Pounded by the stock markets after a poor showing in its recent earnings report, Sun Microsystems now has another thing to worry about: Co-founder Andy Bechtolsheim, who most recently served as chief architect for its systems group, is leaving [update: A Sun spokesperson notes than Bectolsheim will continue to do part-time work at Sun] [second update: the NYT has more detail; Bechtolsheim will spend at most one day a week at Sun] to help run a startup called Arista that will reportedly make networking equipment for a growing industry segment.

Aside from helping to found Sun in 1982 with Scott McNealy, Vinod Khosla and Bill Joy (the latter two are now venture capitalists), Bechtolsheim is famous for being one of the very first investors in Google and also co-founded a company called Granite Systems in 1995, which later sold to Cisco for $220 million. So he has serious startup cred — moreso than many others who are considered Silicon Valley gurus.

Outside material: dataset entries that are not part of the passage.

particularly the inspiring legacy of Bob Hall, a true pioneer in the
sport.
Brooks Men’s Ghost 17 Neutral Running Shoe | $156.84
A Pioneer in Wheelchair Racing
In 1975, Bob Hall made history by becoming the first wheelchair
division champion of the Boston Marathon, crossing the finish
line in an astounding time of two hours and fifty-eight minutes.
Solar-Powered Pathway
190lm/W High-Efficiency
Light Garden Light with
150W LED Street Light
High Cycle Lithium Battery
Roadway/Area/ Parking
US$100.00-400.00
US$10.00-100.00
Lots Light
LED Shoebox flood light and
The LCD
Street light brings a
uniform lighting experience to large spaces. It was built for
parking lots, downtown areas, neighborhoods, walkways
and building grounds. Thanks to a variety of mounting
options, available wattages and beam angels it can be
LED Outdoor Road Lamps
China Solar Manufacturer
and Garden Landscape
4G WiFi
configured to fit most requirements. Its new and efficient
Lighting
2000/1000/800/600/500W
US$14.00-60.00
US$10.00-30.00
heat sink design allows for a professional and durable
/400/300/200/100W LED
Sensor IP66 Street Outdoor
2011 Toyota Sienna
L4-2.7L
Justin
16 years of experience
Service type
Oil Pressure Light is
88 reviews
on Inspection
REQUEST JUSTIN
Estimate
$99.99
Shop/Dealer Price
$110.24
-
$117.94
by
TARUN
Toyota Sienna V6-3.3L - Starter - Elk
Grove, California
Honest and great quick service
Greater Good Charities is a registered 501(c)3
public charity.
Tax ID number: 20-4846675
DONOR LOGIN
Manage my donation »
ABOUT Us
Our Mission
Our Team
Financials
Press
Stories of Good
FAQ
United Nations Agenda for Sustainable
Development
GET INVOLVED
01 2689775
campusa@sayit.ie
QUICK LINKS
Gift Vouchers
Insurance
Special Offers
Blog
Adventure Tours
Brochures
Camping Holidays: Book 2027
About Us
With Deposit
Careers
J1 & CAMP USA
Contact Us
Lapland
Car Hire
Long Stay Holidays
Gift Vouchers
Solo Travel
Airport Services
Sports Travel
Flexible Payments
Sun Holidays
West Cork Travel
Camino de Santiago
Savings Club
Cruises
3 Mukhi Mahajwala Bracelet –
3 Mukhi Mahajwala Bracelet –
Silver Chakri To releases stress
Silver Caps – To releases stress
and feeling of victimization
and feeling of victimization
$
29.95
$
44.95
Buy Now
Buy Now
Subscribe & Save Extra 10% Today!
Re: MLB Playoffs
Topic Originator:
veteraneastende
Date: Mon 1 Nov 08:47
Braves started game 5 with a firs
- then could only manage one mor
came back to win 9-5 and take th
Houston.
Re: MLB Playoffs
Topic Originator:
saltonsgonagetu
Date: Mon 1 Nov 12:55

Arista is planning to build 10 gigabit switches, which are used for extremely high-speed networks typically seen in laboratories and data centers. Such switches, many times faster than today’s standard, are expected to become much more popular in years ahead; some startups, like content delivery network BitGravity, already use them. Arista hopes to corner the market early on.

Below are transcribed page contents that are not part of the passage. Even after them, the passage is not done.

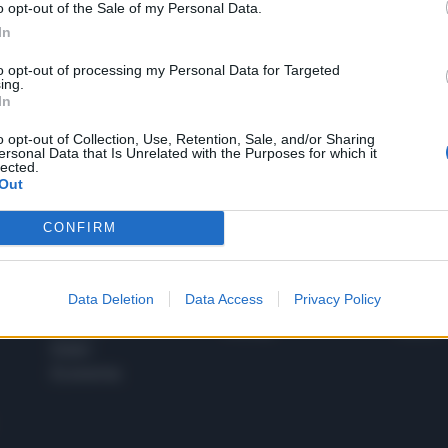
o opt-out of the Sale of my Personal Data.
1
In
to opt-out of processing my Personal Data for Targeted
ing.
In
 SUPER VANTAGGI
S
e le edizioni locali, ricevere a casa il giornale cartaceo
o opt-out of Collection, Use, Retention, Sale, and/or Sharing
ersonal Data that Is Unrelated with the Purposes for which it
lected.
Out
CONFIRM
SPETTACOLI
SCIENZA
Rissa Politica
Spettacoli
Alimen
Data Deletion
Data Access
Privacy Policy
Italia
Televisione
beness
Europa
Gossip
Salute
Esteri
Economia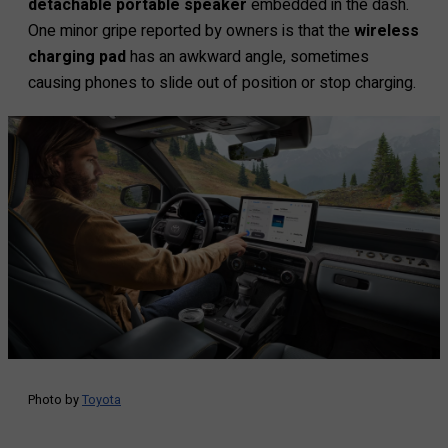
detachable portable speaker
embedded in the dash.
One minor gripe reported by owners is that the
wireless
charging pad
has an awkward angle, sometimes
causing phones to slide out of position or stop charging.
Photo by
Toyota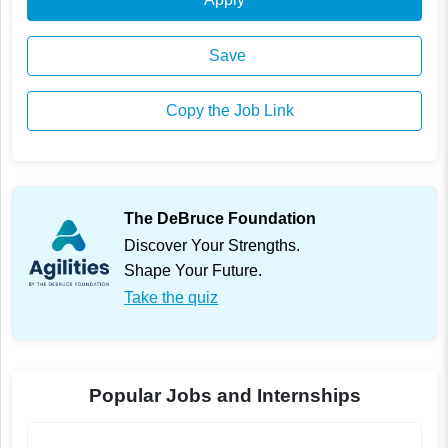
Save
Copy the Job Link
The DeBruce Foundation
Discover Your Strengths.
Shape Your Future.
Take the quiz
Popular Jobs and Internships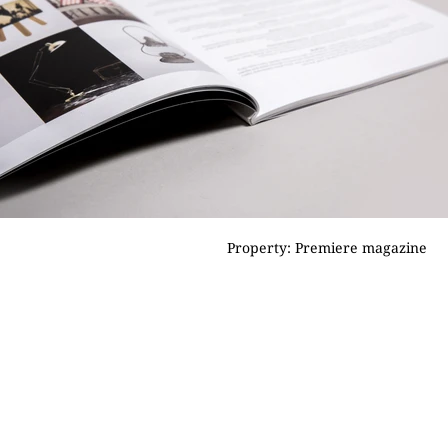
Property: Premiere magazine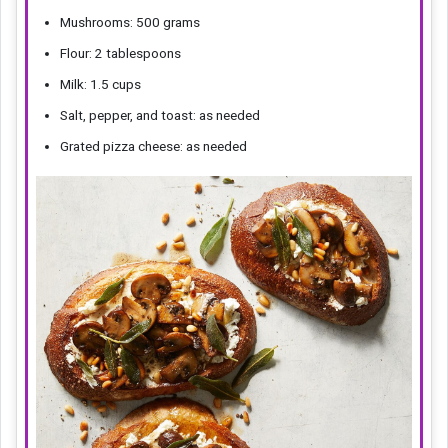
Mushrooms: 500 grams
Flour: 2 tablespoons
Milk: 1.5 cups
Salt, pepper, and toast: as needed
Grated pizza cheese: as needed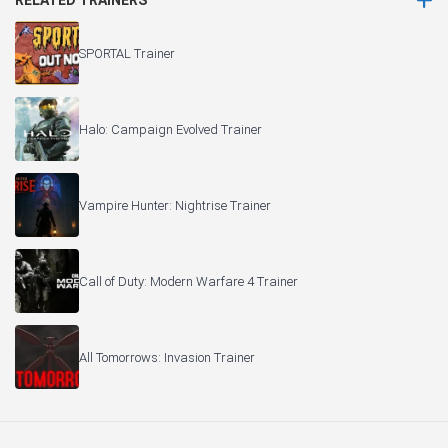
RELATED TRAINERS
SPORTAL Trainer
Halo: Campaign Evolved Trainer
Vampire Hunter: Nightrise Trainer
Call of Duty: Modern Warfare 4 Trainer
All Tomorrows: Invasion Trainer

It’s hardly the first to look at 10GB switches. Startup Woven Systems recently launched its second-generation product, mid-sized players Force10 and Foundry Networks also have them, and networking heavyweight Cisco is likely trying to figure out how it can dominate, as it does in similar areas. However, Arista will be well prepared; it has also recruited former Cisco exec Jayshree Ullal as its CEO, according to the New York Times, which broke the story.

Arista was funded by Bechtolsheim before he joined the company, as well as Stanford professor David Cheriton, who will become its chief scientist. The company is based in Menlo Park, Calif.